Challenge a:
Summarize the PCA thread in two sentences.

How to aply the same PCA to train and test set

I'm applying a PCA to my train set and want to do a classification with SVM for example. How can I have the same features in the test set automatically? (same than the new train set after PCA).

Solution

In python with scikit-learn, we fit PCA and the classifier on the training data set, and then we transform the test data set using the already fitted pca and classifier. This is an example:

from sklearn.decomposition import PCA
from sklearn.tree import DecisionTreeClassifier
from sklearn.datasets import load_iris

# load data
iris = load_iris()

# initiate PCA and classifier
pca = PCA()
classifier = DecisionTreeClassifier()

# transform / fit

X_transformed = pca.fit_transform(iris.data)
classifier.fit(X_transformed, iris.target)

# predict "new" data
# (I'm faking it here by using the original data)

Lines of data:

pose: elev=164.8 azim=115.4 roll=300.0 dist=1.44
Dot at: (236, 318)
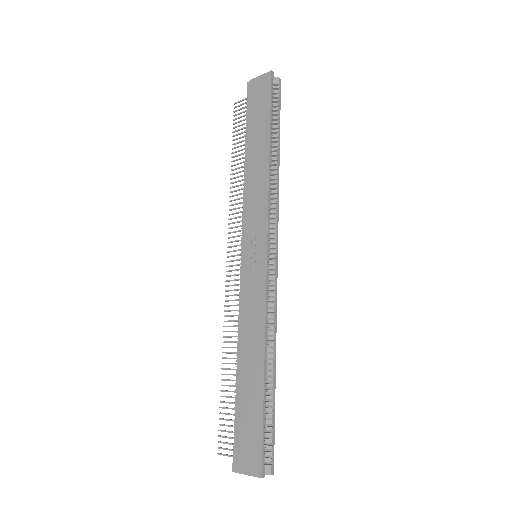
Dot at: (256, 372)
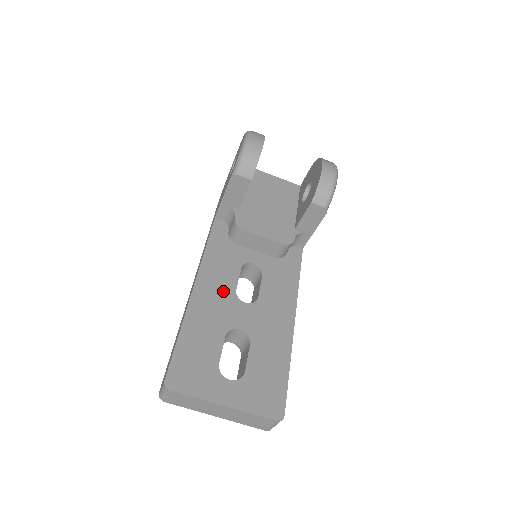
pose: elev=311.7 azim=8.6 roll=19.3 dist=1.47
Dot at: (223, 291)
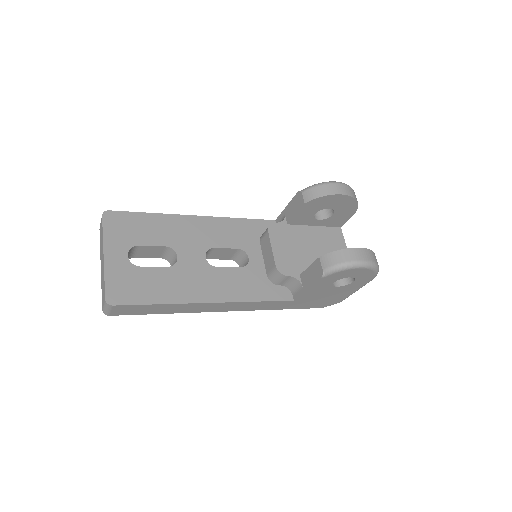
Dot at: (207, 238)
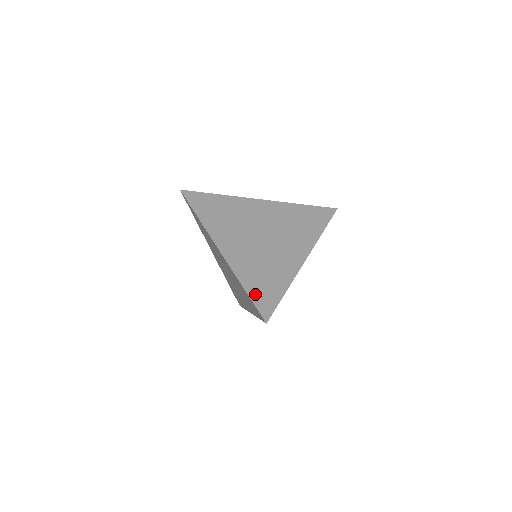
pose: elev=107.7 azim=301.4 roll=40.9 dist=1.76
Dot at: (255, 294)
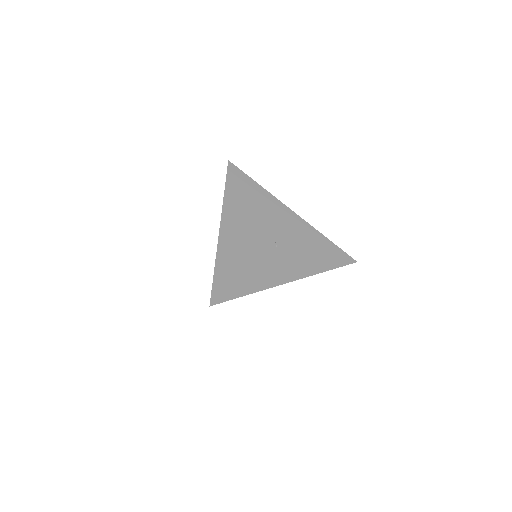
Dot at: (220, 277)
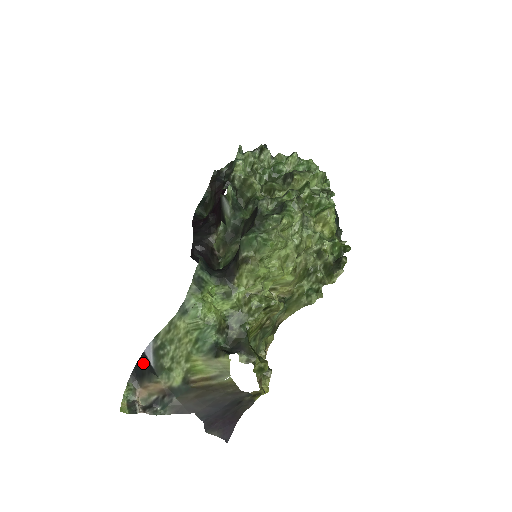
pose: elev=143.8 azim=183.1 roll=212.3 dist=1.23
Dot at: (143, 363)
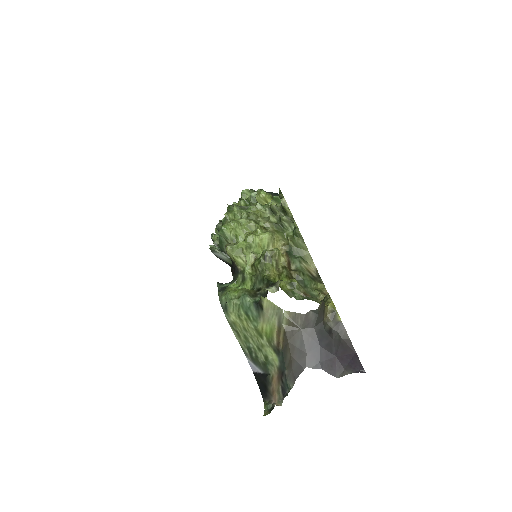
Dot at: (259, 380)
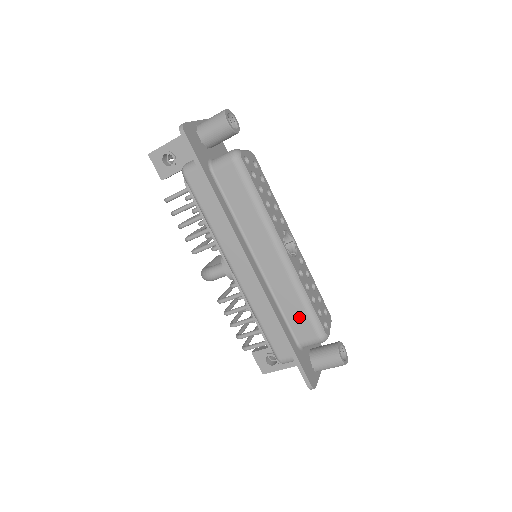
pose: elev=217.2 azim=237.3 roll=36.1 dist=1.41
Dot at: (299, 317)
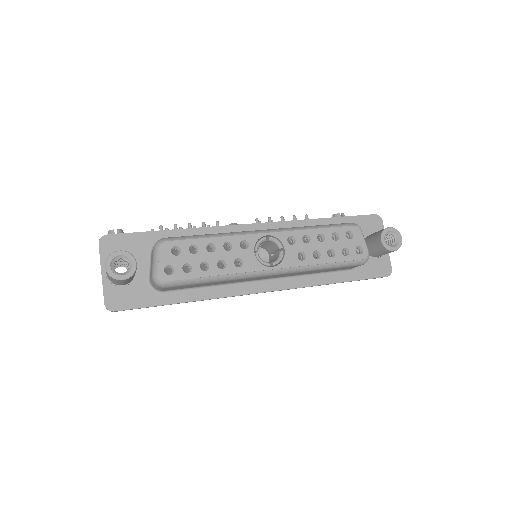
Dot at: occluded
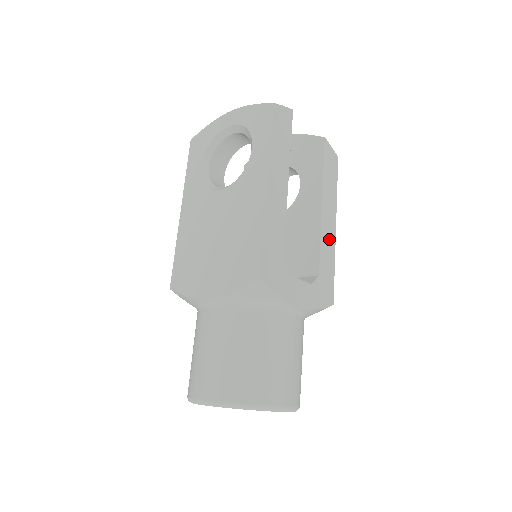
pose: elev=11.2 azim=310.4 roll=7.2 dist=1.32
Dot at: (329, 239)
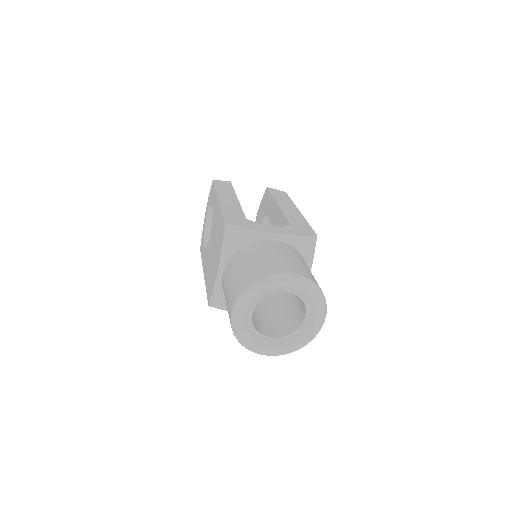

Challenge b:
Rewrite everything in the listing from the line containing "pose: elev=217.2 azim=237.3" down to the end of the listing as a numbered list, skipping blank lines and leaving out the pictures.

Right answer a:
The question asks how to apply a PCA fitted on a training set so that the test set automatically gets the same features for a classification such as SVM. The solution says that in Python with scikit-learn, PCA and the classifier are fit on the training data and the test data is then transformed with the already fitted PCA and classifier, shown in an example using a decision tree on the iris data.

Right answer b:
1. pose: elev=217.2 azim=237.3 roll=36.1 dist=1.41
2. Dot at: (299, 317)
3. Dot at: occluded
4. pose: elev=11.2 azim=310.4 roll=7.2 dist=1.32
5. Dot at: (329, 239)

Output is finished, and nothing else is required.